L’autre jour, alors que je lisais le Journal
de Didier Goux, un passage m’a donné à penser : celui où il évoquait
la difficulté que rencontrent parents et enfants à parler ensemble. Comme
souvent je suis en partie d’accord avec pour corollaire évident que je n’adhère
pas à tout.
La difficulté de communiquer avec les parents est certaine.

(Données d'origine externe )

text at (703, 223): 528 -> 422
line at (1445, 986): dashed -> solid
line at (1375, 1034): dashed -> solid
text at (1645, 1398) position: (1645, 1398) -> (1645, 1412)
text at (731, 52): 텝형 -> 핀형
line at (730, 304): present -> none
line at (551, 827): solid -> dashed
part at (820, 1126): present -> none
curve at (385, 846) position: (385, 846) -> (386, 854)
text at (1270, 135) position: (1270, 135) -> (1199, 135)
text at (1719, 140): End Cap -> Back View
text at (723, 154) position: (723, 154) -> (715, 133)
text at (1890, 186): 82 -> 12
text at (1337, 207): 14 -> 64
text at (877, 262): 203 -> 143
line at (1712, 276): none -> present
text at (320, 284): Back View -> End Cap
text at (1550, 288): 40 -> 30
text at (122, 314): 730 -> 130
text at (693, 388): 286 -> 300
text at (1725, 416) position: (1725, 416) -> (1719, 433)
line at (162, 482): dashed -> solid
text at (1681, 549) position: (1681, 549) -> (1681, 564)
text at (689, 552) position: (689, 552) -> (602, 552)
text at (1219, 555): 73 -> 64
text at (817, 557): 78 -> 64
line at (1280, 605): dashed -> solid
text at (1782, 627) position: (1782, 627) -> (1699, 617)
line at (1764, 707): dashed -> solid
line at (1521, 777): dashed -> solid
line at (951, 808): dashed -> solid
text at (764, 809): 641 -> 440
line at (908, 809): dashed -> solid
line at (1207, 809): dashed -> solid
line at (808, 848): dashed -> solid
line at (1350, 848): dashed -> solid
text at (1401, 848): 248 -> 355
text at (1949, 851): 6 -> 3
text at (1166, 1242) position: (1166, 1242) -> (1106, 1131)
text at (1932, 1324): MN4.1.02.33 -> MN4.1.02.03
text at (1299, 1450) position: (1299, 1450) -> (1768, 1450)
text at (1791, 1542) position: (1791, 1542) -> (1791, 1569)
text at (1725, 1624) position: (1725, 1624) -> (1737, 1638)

Surtout dans le cas où ces derniers se sentent porteurs de vérités immuables ou
pensent de leur devoir d’imposer leurs valeurs à leurs enfants même quand
celles-ci les conduisent eux-mêmes au naufrage. Cette tendance était
probablement plus fréquente parmi les
générations anciennes.
Mais cet obstacle n’est pas insurmontable : avec le
temps, j’ai fini par parler librement avec mon père. Peut-être parce que je
devenais trop vieux pour adopter l’attitude du fils soumis (que je n’ai
jamais été) et qu’il réalisait que, la
fin approchant, il ne lui était plus nécessaire d’affecter un rôle de
prescripteur. Nous en sommes ainsi venus à aborder des sujets délicats, des
problèmes ou des moments de sa vie personnelle qu’il n’avait JAMAIS évoqués et
que, jeune, j’eusse craint d’aborder. Je ne pense pas que mes frères aient eu avec
lui cette « intimité ». La souhaitaient-ils même ? Car pour
ne pas se parler, il faut être (au moins) deux…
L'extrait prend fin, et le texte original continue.